» **TEXT FOR ANALYSIS**:
--- START ---
How to analyze a stock

By | May 6, 2012


Industry Study

  • Is this a good business? What are the key success factors to superior performance in this industry?  (Value Added Research “VAR”)
  • Define the market opportunity.  How do competitive products address this opportunity?
  • What are the barriers to entry (“moats”)? (VAR!)
  • What is the relative power of: (VAR)
    • Customers
    • Suppliers
    • Competitors
    • Regulators
  • Who controls industry pricing?  Does the company/sector have any pricing power?
  • How (and how much) can a good company differentiate itself from a bad one in this industry?
  • Do you understand this business?  Test yourself and describe it to a ten year old.  DO THIS!

Business Model (VAR)

  • What is the selling model:  razor/blades? services? one-off contracts?
  • What are the economics of the base business unit?  How does it stack up against competitors?
  • Why is the company good (or bad) at what they do?  Can they sustain it?
  • Is this company growing by acquisition?  How sustainable is that?
  • Be able to easily describe the entire sales process – from order to fulfillment.

Management (VAR)

  • What is their background, and what do their former colleagues, investors, classmates, say about them?  Have they been successful in the past?  (Very important)
  • How are they compensated?  Are their interests aligned with shareholders?
  • Have they been good at allocating capital?
  • Are they buying or selling stock?  How much as a percentage of their holdings, and why?

Company/Cultural Issues (VAR)

  • Is this a great company?  Is it built to last?  What could change this assessment?
  • Can you imagine holding stock in this company for twenty years?
  • If you had access to unlimited capital, how would you feel about your chances of successfully competing against this company?
  • Compare to a weak competitor in the same industry.  What is the difference and why?

Financial Measures First Step:  Check against all the accounting shenanigans in Howard Schilit’s book (Financial Shenanigans: How to Detect Accounting Gimmicks & Fraud in Financial Reports, Third Edition)

Balance Sheet

  • What is the company’s capital structure, and how does it compare to its peers?
--- END ---
» **EXTRACTED MATERIAL**:
--- START ---
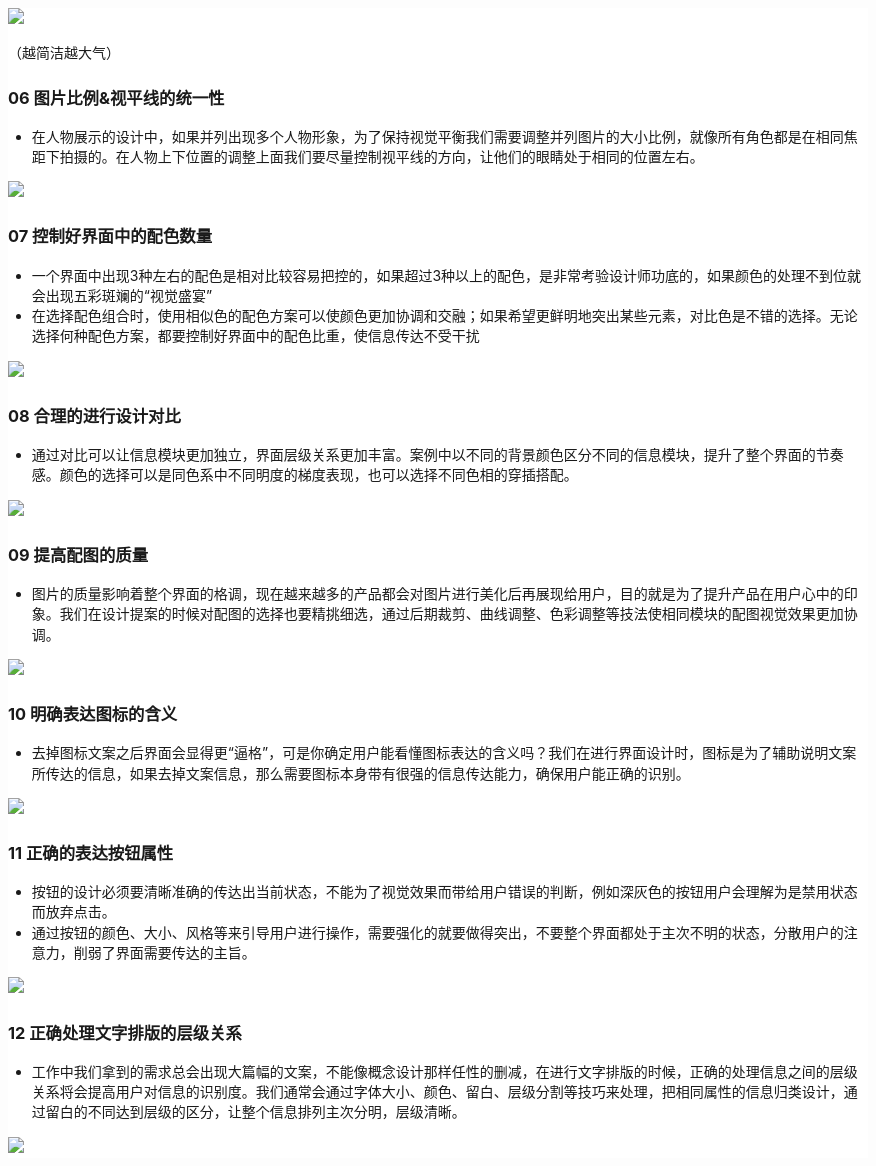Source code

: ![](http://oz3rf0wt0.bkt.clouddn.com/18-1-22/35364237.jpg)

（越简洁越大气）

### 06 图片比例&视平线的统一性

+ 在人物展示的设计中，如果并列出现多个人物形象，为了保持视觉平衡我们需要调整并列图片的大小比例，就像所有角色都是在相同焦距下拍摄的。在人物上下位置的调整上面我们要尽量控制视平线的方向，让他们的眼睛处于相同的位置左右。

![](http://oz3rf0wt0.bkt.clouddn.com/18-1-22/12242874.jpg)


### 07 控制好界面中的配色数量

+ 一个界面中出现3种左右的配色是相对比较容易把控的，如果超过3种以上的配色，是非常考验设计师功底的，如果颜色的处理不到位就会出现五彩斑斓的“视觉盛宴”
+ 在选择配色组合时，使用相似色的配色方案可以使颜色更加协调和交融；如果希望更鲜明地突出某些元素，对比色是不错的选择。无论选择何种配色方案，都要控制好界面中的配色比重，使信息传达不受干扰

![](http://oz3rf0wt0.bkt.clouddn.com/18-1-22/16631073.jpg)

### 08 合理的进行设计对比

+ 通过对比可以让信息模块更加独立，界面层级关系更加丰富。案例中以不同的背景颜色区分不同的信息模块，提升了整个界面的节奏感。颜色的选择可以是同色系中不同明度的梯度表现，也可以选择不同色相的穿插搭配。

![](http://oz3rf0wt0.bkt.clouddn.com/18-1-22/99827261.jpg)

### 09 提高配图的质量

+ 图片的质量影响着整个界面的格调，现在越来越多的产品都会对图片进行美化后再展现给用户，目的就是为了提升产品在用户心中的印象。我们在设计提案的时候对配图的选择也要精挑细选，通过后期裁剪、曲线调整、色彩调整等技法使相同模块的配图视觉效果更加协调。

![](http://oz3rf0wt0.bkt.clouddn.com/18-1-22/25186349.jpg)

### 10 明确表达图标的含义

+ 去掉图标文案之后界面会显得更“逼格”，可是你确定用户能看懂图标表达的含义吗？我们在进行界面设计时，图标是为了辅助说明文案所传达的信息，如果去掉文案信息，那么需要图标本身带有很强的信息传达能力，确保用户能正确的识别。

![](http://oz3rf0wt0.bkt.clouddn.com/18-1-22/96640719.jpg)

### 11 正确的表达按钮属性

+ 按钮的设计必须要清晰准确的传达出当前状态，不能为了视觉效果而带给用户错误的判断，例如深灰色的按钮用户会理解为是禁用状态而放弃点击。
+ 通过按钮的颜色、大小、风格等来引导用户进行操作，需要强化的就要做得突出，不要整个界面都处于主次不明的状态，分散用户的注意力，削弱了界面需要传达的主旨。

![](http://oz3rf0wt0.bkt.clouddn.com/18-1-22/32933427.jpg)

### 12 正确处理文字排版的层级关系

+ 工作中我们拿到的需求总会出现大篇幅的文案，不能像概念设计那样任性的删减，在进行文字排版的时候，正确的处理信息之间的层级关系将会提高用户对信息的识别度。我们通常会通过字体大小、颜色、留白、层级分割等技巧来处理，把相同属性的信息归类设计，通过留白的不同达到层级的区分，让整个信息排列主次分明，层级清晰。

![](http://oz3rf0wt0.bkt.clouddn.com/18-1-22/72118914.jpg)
--- END ---
» **TASKS AND EXERCISES**:
**1)** Translate this sentence from the stock analysis checklist into Spanish: "Have they been good at allocating capital?"
**2)** Echo the stretch of the records from the line containing "### 12 正确处理文字排版的层级关系" through the end of the records, unchanged.
The stock analysis checklist and the records are unrelated and should be treated as separate material.

» **ANSWERS FOR THE EXERCISE**:
**1)** ¿Han sido buenos asignando el capital?

**2)**
### 12 正确处理文字排版的层级关系

+ 工作中我们拿到的需求总会出现大篇幅的文案，不能像概念设计那样任性的删减，在进行文字排版的时候，正确的处理信息之间的层级关系将会提高用户对信息的识别度。我们通常会通过字体大小、颜色、留白、层级分割等技巧来处理，把相同属性的信息归类设计，通过留白的不同达到层级的区分，让整个信息排列主次分明，层级清晰。

![](http://oz3rf0wt0.bkt.clouddn.com/18-1-22/72118914.jpg)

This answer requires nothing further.